Wie könne es sein, dass eine Familie vier Mal – jeweils zum Start des neuen Quartals um 9.00 Uhr früh ein Wohnbauförderansuchen online hochlade und umgehend eine Ablehnung erhalte?, so FPÖ-LAbg. Marlies Steiner-Wieser am Mittowch im Landtag in einer mündlichen Anfrage an Wohnbau-Landesrat Hans Mayr. In ihren Augen gleiche die Vergabe der Wohnbauförderung eher einer Lotterie als einem fairen Förderungssystem

Bei der Antragstellung müssten alle erforderlichen Unterlagen vollständig hochgeladen werden. Es würden für alle dieselben Kriterien gelten, nur irgendwann seien die vorgesehenen Summen – es geht um 28,5 Millionen Euro für Häuslbauer und Wohnungskäufer – ausgeschöpft, betonte Landesrat Hans Mayr (SBG). Im vierten Quartal habe er zudem eine eigene Sparte für kinderreiche Familien geöffnet – auch weil diese möglicherweise mehr Unterlagen hochladen müssten. Und: Der Anteil wachsender Familien an allen Förderungsnehmern liege bei mehr als 70 Prozent.

Für das vierte Quartal seien eigentlich keine zusätzlichen Förderungen mehr vorgesehen gewesen – weil aus den Quartalen davor aber 18 Förderungswerber abgelehnt worden waren, habe er die Online-Antragsplattform noch einmal geöffnet – nun seien aber alle vorhandenen Mittel ausgeschöpft.

Besonders zufrieden war Marlies Steiner-Wieser mit Mayrs Ausführungen freilich nicht. "Ein System, in dem die Fingerfertigkeit un damit die benötigte Zeit bei der Online-Bewerbung über eine Zusage oder Absage entscheide, biete Häuslbauern und Wohnunsgkäufern keine Planungssicherheit und müsse reformiert werden, so Steiner-Wieser.

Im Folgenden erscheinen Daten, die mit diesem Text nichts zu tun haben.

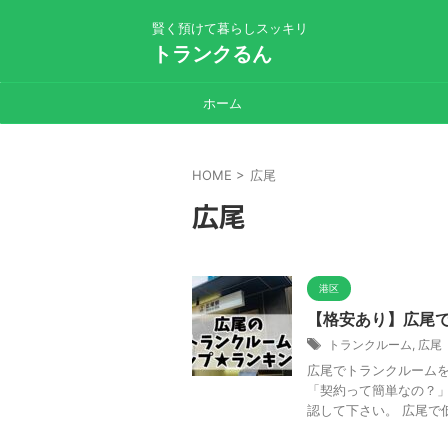
賢く預けて暮らしスッキリ
トランクるん
ホーム
HOME
>
広尾
広尾
港区
【格安あり】広尾で
トランクルーム
,
広尾
広尾でトランクルームを
「契約って簡単なの？」
認して下さい。 広尾で低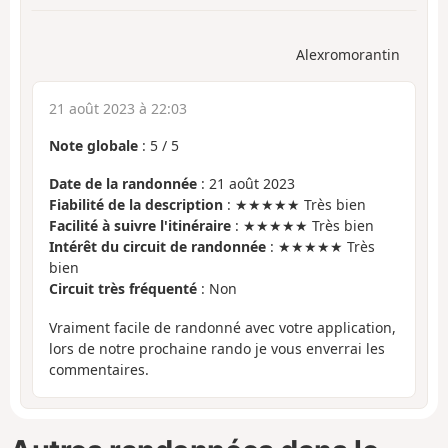
Alexromorantin
21 août 2023 à 22:03
Note globale
:
5
/
5
Date de la randonnée
: 21 août 2023
Fiabilité de la description
: ★★★★★ Très bien
Facilité à suivre l'itinéraire
: ★★★★★ Très bien
Intérêt du circuit de randonnée
: ★★★★★ Très
bien
Circuit très fréquenté
: Non
Vraiment facile de randonné avec votre application,
lors de notre prochaine rando je vous enverrai les
commentaires.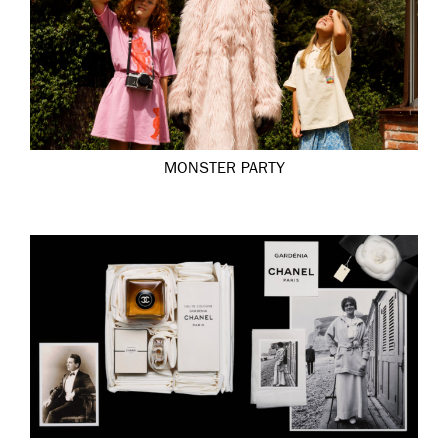
MONSTER PARTY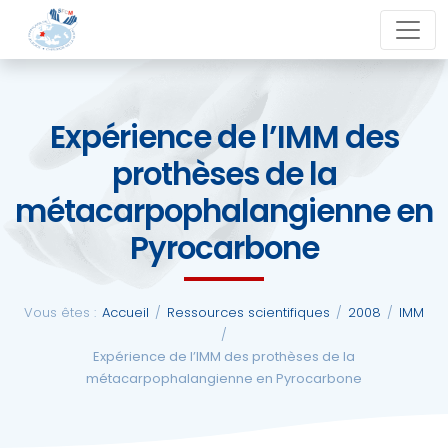
Aller
close
au
contenu
Expérience de l’IMM des
La
prothèses de la
SFCM
métacarpophalangienne en
Actualités
Pyrocarbone
Evénements
Vous êtes :
Accueil
/
Ressources scientifiques
/
2008
/
IMM
/
Formations
Expérience de l’IMM des prothèses de la
métacarpophalangienne en Pyrocarbone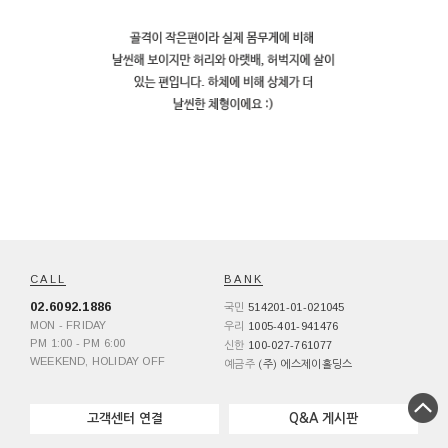
CALL
BANK
02.6092.1886
514201-01-021045
국민
MON - FRIDAY
1005-401-941476
우리
PM 1:00 - PM 6:00
100-027-761077
신한
WEEKEND, HOLIDAY OFF
예금주
(주) 에스제이홀딩스
고객센터 연결
Q&A 게시판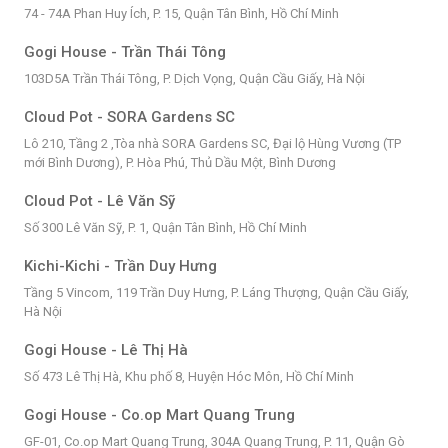
74 - 74A Phan Huy Ích, P. 15, Quận Tân Bình, Hồ Chí Minh
Gogi House - Trần Thái Tông
103D5A Trần Thái Tông, P. Dịch Vọng, Quận Cầu Giấy, Hà Nội
Cloud Pot - SORA Gardens SC
Lô 210, Tầng 2 ,Tòa nhà SORA Gardens SC, Đại lộ Hùng Vương (TP
mới Bình Dương), P. Hòa Phú, Thủ Dầu Một, Bình Dương
Cloud Pot - Lê Văn Sỹ
Số 300 Lê Văn Sỹ, P. 1, Quận Tân Bình, Hồ Chí Minh
Kichi-Kichi - Trần Duy Hưng
Tầng 5 Vincom, 119 Trần Duy Hưng, P. Láng Thượng, Quận Cầu Giấy,
Hà Nội
Gogi House - Lê Thị Hà
Số 473 Lê Thị Hà, Khu phố 8, Huyện Hóc Môn, Hồ Chí Minh
Gogi House - Co.op Mart Quang Trung
GF-01, Co.op Mart Quang Trung, 304A Quang Trung, P. 11, Quận Gò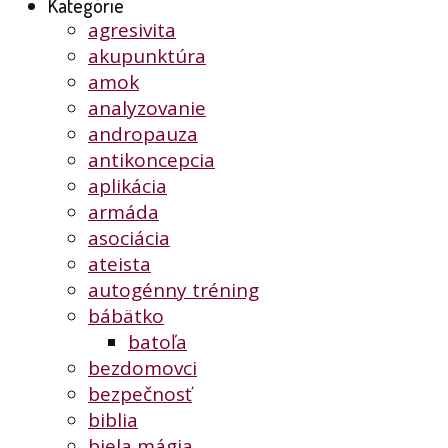
Kategórie
agresivita
akupunktúra
amok
analyzovanie
andropauza
antikoncepcia
aplikácia
armáda
asociácia
ateista
autogénny tréning
bábätko
batoľa
bezdomovci
bezpečnosť
biblia
biela mágia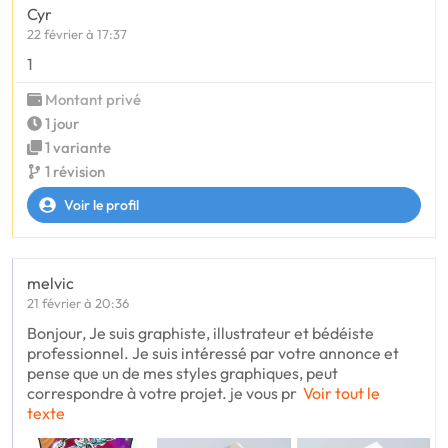
Cyr
22 février à 17:37
1
Montant privé
1 jour
1 variante
1 révision
Voir le profil
melvic
21 février à 20:36
Bonjour, Je suis graphiste, illustrateur et bédéiste
professionnel. Je suis intéressé par votre annonce et
pense que un de mes styles graphiques, peut
correspondre à votre projet. je vous pr
Voir tout le
texte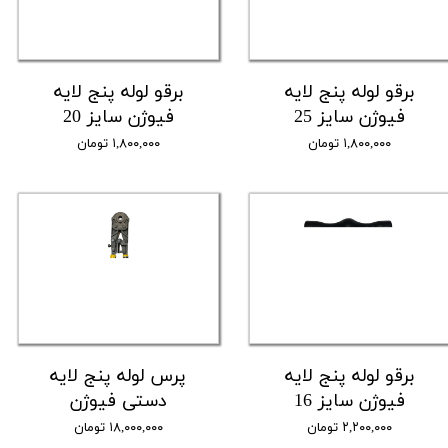
برقو لوله پنج لایه
برقو لوله پنج لایه
فیوژن سایز 25
فیوژن سایز 20
۱,۸۰۰,۰۰۰ تومان
۱,۸۰۰,۰۰۰ تومان
برقو لوله پنج لایه
پرس لوله پنج لایه
فیوژن سایز 16
دستی فیوژن
۲,۲۰۰,۰۰۰ تومان
۱۸,۰۰۰,۰۰۰ تومان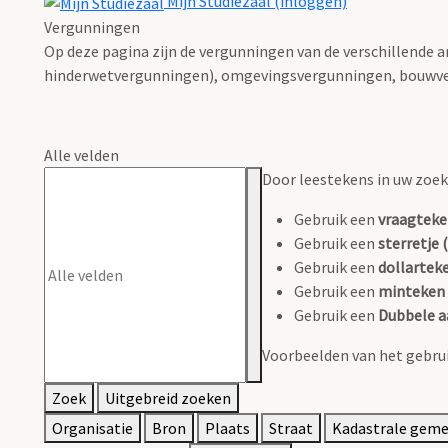
Mijn Studiezaal (inloggen)
Vergunningen
Op deze pagina zijn de vergunningen van de verschillende 
hinderwetvergunningen), omgevingsvergunningen, bouwve
Alle velden
Door leestekens in uw zoeko
Gebruik een
vraagteke
Gebruik een
sterretje (
Gebruik een
dollarteke
Gebruik een
minteken 
Gebruik een
Dubbele a
Voorbeelden van het gebrui
Zoek
Uitgebreid zoeken
Organisatie
Bron
Plaats
Straat
Kadastrale gem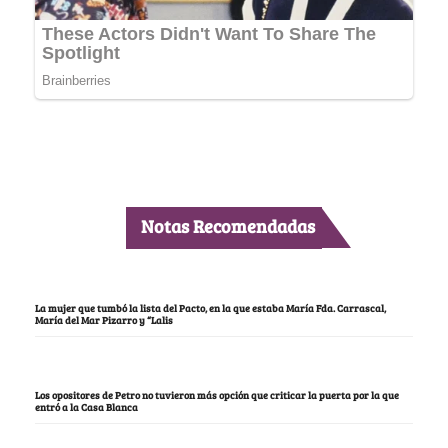
Notas Recomendadas
La mujer que tumbó la lista del Pacto, en la que estaba María Fda. Carrascal,
María del Mar Pizarro y “Lalis
Los opositores de Petro no tuvieron más opción que criticar la puerta por la que
entró a la Casa Blanca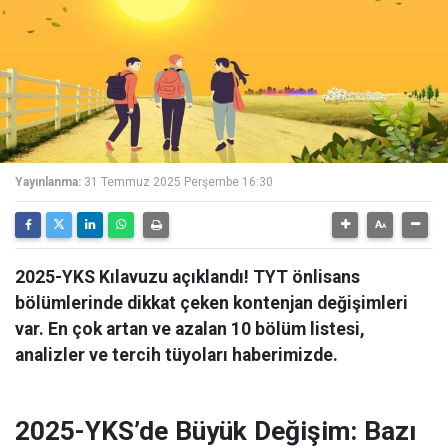
Yayınlanma:
31 Temmuz 2025 Perşembe 16:30
2025-YKS Kılavuzu açıklandı! TYT önlisans
bölümlerinde dikkat çeken kontenjan değişimleri
var. En çok artan ve azalan 10 bölüm listesi,
analizler ve tercih tüyoları haberimizde.
2025-YKS’de Büyük Değişim: Bazı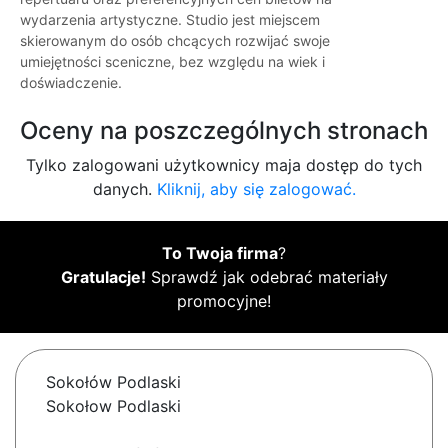
wydarzenia artystyczne. Studio jest miejscem
skierowanym do osób chcących rozwijać swoje
umiejętności sceniczne, bez względu na wiek i
doświadczenie.
Oceny na poszczególnych stronach
Tylko zalogowani użytkownicy maja dostęp do tych
danych.
Kliknij, aby się zalogować.
To Twoja firma
?
Gratulacje!
Sprawdź jak odebrać materiały
promocyjne!
Sokołów Podlaski
Sokołow Podlaski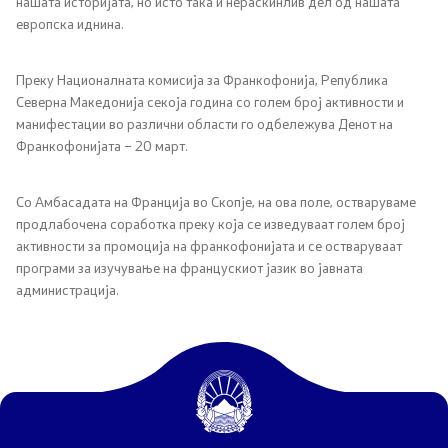
нашата историјата, но исто така и нераскинлив дел од нашата
европска иднина.
Странски државјани
Колку сте задоволни од конзуларните услуги
Преку Националната комисија за Франкофонија, Република
Северна Македонија секоја година со голем број активности и
манифестации во различни области го одбележува Денот на
Односи со јавност
Франкофонијата – 20 март.
Новости
Со Амбасадата на Франција во Скопје, на ова поле, остваруваме
продлабочена соработка преку која се изведуваат голем број
активности за промоција на франкофонијата и се остваруваат
Соопштенија
програми за изучување на францускиот јазик во јавната
администрација.
Прес-конференции
Интервјуа
Публикации
Акредитации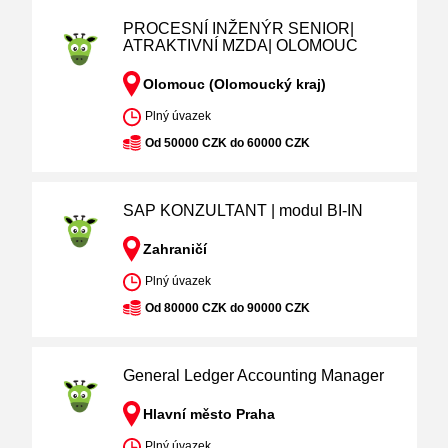
PROCESNÍ INŽENÝR SENIOR|
ATRAKTIVNÍ MZDA| OLOMOUC
Olomouc (Olomoucký kraj)
Plný úvazek
Od 50000 CZK do 60000 CZK
SAP KONZULTANT | modul BI-IN
Zahraničí
Plný úvazek
Od 80000 CZK do 90000 CZK
General Ledger Accounting Manager
Hlavní město Praha
Plný úvazek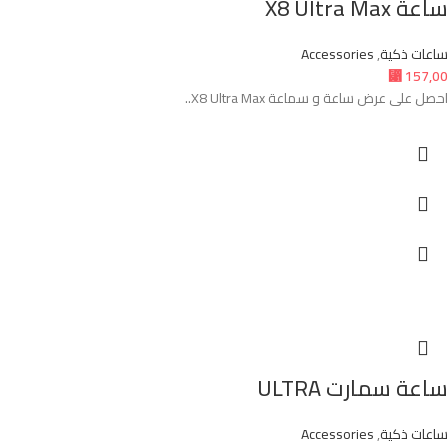
ساعة X8 Ultra Max
ساعات ذكية
,
Accessories
⃁
157,00
احصل على عرض ساعة و سماعة X8 Ultra Max..
ساعة سمارت ULTRA
ساعات ذكية
,
Accessories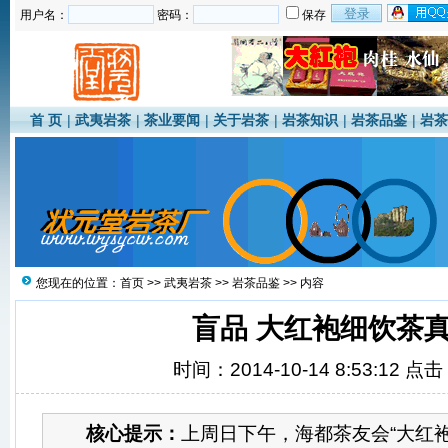
用户名：
密码：
保存
首 页
|
武夷岩茶
|
茶业要闻
|
关于岩茶
|
岩茶知识
|
岩茶品鉴
|
岩茶
您现在的位置：
首页
>>
武夷岩茶
>>
岩茶品鉴
>> 内容
盲品 大红袍细饮茶
时间：2014-10-14 8:53:12 点
核心提示：
上周日下午，海都茶友会“大红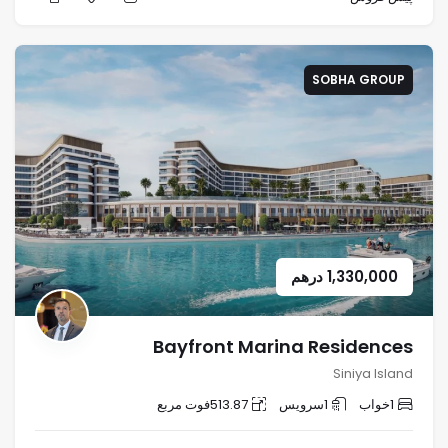
SOBHA GROUP
1,330,000
درهم
Bayfront Marina Residences
Siniya Island
1
خواب
1
سرویس
513.87
فوت مربع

"Was ist sinnvoller?", konterte Mayr: "Ein System, das niemanden mehr interessiert oder eines, das hilft, möglichst vielen Menschen zu Eigentum zu verhelfen?" Damit spielte Mayr darauf an, dass die angepeilte Zahl an Eigentumsförderungen im alten System längst nicht mehr erreicht wurden. "Wir haben für heuer 200 Errichtungsförderungen für Häuser und 400 Kaufförderungen für Eigentumswohnungen angepeilt – das sind in etwa auch die Zahlen des alten Systems. Nur: Wir werden hier eine ziemliche Punktlandung hinlegen", so Mayr.